Even when Bloom does contemplate "normal" sex, the result is unfulfilling. Just before picking up his letter, he thinks of the Woods' maid, whom he was not able to follow out of Dlugacz's. And his view of the silk-stockinged woman in front of the Grosvenor Hotel is blocked by an inopportunely passing tram, as Bloom is reminded of the episode of the preceding Monday when he was denied the sight of a girl adjusting her garter; her companion shielded her from Bloom's view.
Many of Bloom's sexual and other personal problems are illuminated in his preoccupation with the letter from Martha; and in describing Bloom's grossly exaggerated precautions to avoid detection and his desperate eagerness to shake off M'Coy so that he can enjoy the secret missive, Joyce vividly reveals his sense of comic genius.

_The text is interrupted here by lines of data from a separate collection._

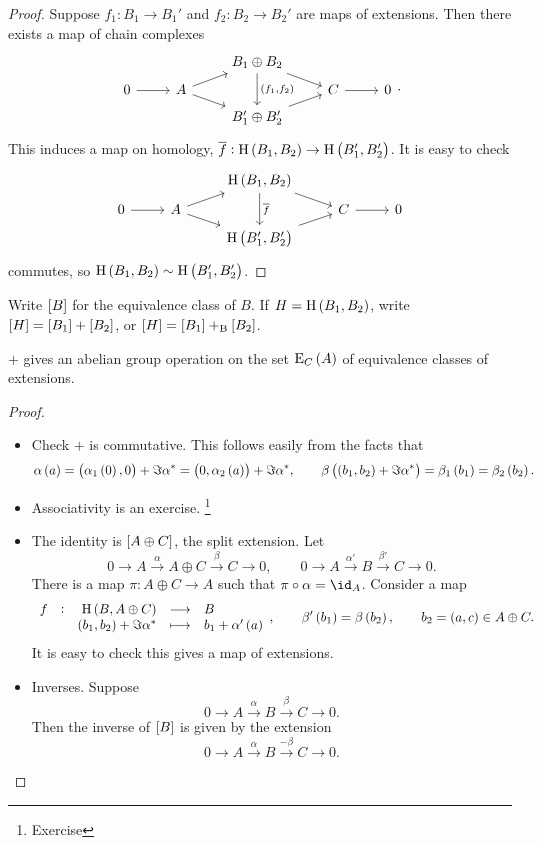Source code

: \begin{proof}
Suppose $ f_1 : B_1 \to B_1' $ and $ f_2 : B_2 \to B_2' $ are maps of extensions. Then there exists a map of chain complexes
$$
\begin{tikzcd}[row sep=tiny]
& & B_1 \oplus B_2 \arrow{dr} \arrow{dd}{\br{f_1, f_2}} & & \\
0 \arrow{r} & A \arrow{ur} \arrow[swap]{dr} & & C \arrow{r} & 0 \\
& & B_1' \oplus B_2' \arrow[swap]{ur} & &
\end{tikzcd}.
$$
This induces a map on homology, $ \overline{f} : \H\br{B_1, B_2} \to \H\br{B_1', B_2'} $. It is easy to check
$$
\begin{tikzcd}[row sep=tiny]
& & \H\br{B_1, B_2} \arrow{dr} \arrow{dd}{\overline{f}} & & \\
0 \arrow{r} & A \arrow{ur} \arrow[swap]{dr} & & C \arrow{r} & 0 \\
& & \H\br{B_1', B_2'} \arrow[swap]{ur} & &
\end{tikzcd}
$$
commutes, so $ \H\br{B_1, B_2} \sim \H\br{B_1', B_2'} $.
\end{proof}

Write $ \sbr{B} $ for the equivalence class of $ B $. If $ H = \H\br{B_1, B_2} $, write $ \sbr{H} = \sbr{B_1} + \sbr{B_2} $, or $ \sbr{H} = \sbr{B_1} +_\B \sbr{B_2} $.

\begin{proposition}
$ + $ gives an abelian group operation on the set $ \E_C\br{A} $ of equivalence classes of extensions.
\end{proposition}

\begin{proof}
\hfill
\begin{itemize}
\item Check $ + $ is commutative. This follows easily from the facts that
$$ \alpha\br{a} = \br{\alpha_1\br{0}, 0} + \Im \alpha^* = \br{0, \alpha_2\br{a}} + \Im \alpha^*, \qquad \beta\br{\br{b_1, b_2} + \Im \alpha^*} = \beta_1\br{b_1} = \beta_2\br{b_2}. $$
\item Associativity is an exercise. \footnote{Exercise}
\item The identity is $ \sbr{A \oplus C} $, the split extension. Let
$$ 0 \to A \xrightarrow{\alpha} A \oplus C \xrightarrow{\beta} C \to 0, \qquad 0 \to A \xrightarrow{\alpha'} B \xrightarrow{\beta'} C \to 0. $$
There is a map $ \pi : A \oplus C \to A $ such that $ \pi \circ \alpha = \id_A $. Consider a map
$$ \function[f]{\H\br{B, A \oplus C}}{B}{\br{b_1, b_2} + \Im \alpha^*}{b_1 + \alpha'\br{a}}, \qquad \beta'\br{b_1} = \beta\br{b_2}, \qquad b_2 = \br{a, c} \in A \oplus C. $$
It is easy to check this gives a map of extensions.
\item Inverses. Suppose
$$ 0 \to A \xrightarrow{\alpha} B \xrightarrow{\beta} C \to 0. $$
Then the inverse of $ \sbr{B} $ is given by the extension
$$ 0 \to A \xrightarrow{\alpha} B \xrightarrow{-\beta} C \to 0. $$
\end{itemize}
\end{proof}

Martha, for her part, seems to be almost as odd of a duck as Bloom. Her style in the letter is repetitious, trite, and trivial: she feels affronted that the prudent and parsimonious Bloom included stamps with his last letter; she wants a long letter from him; and she writes in the language of a Gerty MacDowell — or one of today's Modern Romance heroines. Martha is obviously a poor typist as well, leaving off the end of one sentence and committing a grammatical error in subject and verb agreement (one that Bloom remembers in "Hades"): "my patience are exhausted." And in her veiled sexual references, Martha seems to be somewhat of a sadist, as well as a very frustrated Dublin vestal. She twice threatens to punish Bloom, who here seems more like Ruby, the abused circus girl, than like her sadistic trainer; and Martha teases him by her not-so-subtle suggestion that, since his home life must be unpleasant, she would like to do "something for" him.
Martha's letter fits into the general scheme of Ulysses in other ways. She includes with it a yellow flower, suggestive of Bloom's ancestral Hungarian name, Virag (flower). Her allusion to her headache implies a menstrual period, "her roses," and thus relates her to Milly and Molly. Her demand that Bloom answer by return mail (with by return italicized) ultimately suggests the return of Ulysses-Bloom to his home, and her excuse for calling Bloom "naughty" — that is, the fact that she does not like "that other world" — is properly Joycean in its ambiguity: either Martha does not wish to curse Bloom, or she doesn't wish to risk being sent to that "other world" of Hell or Purgatory for indelicacy; "world" is a misspelling of "word" (as Bloom thinks), perhaps a reference to some profanity that Bloom included in his last letter to her. Finally, the sentence "Then I will tell you all" beautifully casts Bloom as T. S. Eliot's J. Alfred Prufrock, yet it is unfortunate that no direct influence can be actually proven; for Bloom, like Prufrock, is definitely a man who never forces the moment to its crisis.